> [Request]: The answer is the full listing below, copied exactly, with its pictures omitted.

> [Supplied entries]:
================================
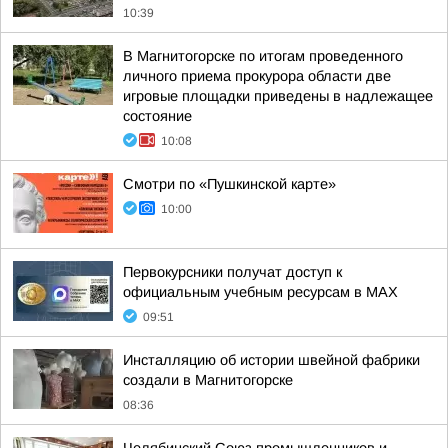
10:39
В Магнитогорске по итогам проведенного
личного приема прокурора области две
игровые площадки приведены в надлежащее
состояние
10:08
Смотри по «Пушкинской карте»
10:00
Первокурсники получат доступ к
официальным учебным ресурсам в MAX
09:51
Инсталляцию об истории швейной фабрики
создали в Магнитогорске
08:36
================================
> [Answer area]:
10:39
В Магнитогорске по итогам проведенного
личного приема прокурора области две
игровые площадки приведены в надлежащее
состояние
10:08
Смотри по «Пушкинской карте»
10:00
Первокурсники получат доступ к
официальным учебным ресурсам в MAX
09:51
Инсталляцию об истории швейной фабрики
создали в Магнитогорске
08:36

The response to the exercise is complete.